Records to process START

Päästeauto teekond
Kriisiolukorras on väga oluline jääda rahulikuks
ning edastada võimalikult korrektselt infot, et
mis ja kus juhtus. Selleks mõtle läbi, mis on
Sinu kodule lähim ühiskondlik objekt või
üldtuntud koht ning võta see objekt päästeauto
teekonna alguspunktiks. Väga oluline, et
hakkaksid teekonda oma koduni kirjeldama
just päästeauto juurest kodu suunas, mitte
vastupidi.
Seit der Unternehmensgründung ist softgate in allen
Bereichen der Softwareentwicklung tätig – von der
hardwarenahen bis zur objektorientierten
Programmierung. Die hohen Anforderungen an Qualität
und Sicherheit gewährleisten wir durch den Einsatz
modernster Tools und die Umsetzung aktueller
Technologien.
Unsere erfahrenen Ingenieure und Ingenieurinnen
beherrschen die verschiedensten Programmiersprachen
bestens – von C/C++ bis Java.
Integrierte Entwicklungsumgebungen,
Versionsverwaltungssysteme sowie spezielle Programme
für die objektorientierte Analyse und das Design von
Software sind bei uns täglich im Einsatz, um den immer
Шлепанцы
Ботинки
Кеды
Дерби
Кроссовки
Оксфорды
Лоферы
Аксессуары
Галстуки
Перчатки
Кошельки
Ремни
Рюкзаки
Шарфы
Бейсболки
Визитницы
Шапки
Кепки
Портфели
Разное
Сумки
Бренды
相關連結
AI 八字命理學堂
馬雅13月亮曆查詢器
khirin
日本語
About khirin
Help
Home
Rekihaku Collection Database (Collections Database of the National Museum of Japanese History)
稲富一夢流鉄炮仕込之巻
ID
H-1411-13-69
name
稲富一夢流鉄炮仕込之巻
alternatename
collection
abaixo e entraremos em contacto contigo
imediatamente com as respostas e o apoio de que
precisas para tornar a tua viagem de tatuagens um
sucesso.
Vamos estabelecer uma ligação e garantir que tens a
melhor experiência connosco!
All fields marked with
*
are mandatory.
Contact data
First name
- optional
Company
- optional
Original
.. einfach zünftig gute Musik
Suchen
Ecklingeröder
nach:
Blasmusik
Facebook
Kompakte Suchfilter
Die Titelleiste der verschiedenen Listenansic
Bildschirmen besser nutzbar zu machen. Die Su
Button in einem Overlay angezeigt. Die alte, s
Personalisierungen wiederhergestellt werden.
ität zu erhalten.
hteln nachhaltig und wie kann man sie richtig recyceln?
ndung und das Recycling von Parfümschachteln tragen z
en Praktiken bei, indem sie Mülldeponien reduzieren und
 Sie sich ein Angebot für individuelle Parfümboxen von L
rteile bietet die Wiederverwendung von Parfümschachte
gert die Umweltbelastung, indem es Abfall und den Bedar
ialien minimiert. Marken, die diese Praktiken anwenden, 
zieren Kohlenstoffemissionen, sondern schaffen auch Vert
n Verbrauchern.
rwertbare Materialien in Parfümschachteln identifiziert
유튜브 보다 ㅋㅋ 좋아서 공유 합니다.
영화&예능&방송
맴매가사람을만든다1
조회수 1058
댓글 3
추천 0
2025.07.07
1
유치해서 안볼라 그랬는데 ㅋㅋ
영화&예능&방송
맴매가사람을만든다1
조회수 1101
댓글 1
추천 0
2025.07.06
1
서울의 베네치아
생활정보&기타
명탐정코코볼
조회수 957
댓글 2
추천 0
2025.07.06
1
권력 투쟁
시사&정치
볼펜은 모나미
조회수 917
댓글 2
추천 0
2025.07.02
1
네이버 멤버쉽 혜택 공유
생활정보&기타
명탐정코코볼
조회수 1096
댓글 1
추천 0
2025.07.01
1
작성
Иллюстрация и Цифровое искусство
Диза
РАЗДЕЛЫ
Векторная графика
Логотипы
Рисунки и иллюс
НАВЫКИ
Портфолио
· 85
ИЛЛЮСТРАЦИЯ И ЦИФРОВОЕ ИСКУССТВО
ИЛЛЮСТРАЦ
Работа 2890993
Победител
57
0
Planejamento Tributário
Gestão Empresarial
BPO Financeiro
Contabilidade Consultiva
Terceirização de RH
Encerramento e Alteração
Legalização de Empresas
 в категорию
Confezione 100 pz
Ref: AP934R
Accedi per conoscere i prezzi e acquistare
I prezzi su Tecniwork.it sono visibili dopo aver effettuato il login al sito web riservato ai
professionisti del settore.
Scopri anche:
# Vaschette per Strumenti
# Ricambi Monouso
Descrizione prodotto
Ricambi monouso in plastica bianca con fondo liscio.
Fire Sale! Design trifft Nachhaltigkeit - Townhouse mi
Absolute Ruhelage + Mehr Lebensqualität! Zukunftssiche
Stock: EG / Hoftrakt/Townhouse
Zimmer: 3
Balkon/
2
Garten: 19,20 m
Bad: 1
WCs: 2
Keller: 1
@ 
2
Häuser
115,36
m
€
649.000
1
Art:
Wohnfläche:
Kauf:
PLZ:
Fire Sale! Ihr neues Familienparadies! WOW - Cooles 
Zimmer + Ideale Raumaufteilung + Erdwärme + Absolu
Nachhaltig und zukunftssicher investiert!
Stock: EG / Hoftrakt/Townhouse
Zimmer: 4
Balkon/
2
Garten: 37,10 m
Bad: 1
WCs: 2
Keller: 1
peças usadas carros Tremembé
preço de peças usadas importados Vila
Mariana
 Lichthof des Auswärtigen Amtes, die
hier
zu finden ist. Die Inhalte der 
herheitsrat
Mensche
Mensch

Records to process END

● Exercise aim:
Reproduce every line of the entries above, unchanged, from the very first one down to and including the line containing "Programmierung. Die hohen".

● Answer below:
Päästeauto teekond
Kriisiolukorras on väga oluline jääda rahulikuks
ning edastada võimalikult korrektselt infot, et
mis ja kus juhtus. Selleks mõtle läbi, mis on
Sinu kodule lähim ühiskondlik objekt või
üldtuntud koht ning võta see objekt päästeauto
teekonna alguspunktiks. Väga oluline, et
hakkaksid teekonda oma koduni kirjeldama
just päästeauto juurest kodu suunas, mitte
vastupidi.
Seit der Unternehmensgründung ist softgate in allen
Bereichen der Softwareentwicklung tätig – von der
hardwarenahen bis zur objektorientierten
Programmierung. Die hohen Anforderungen an Qualität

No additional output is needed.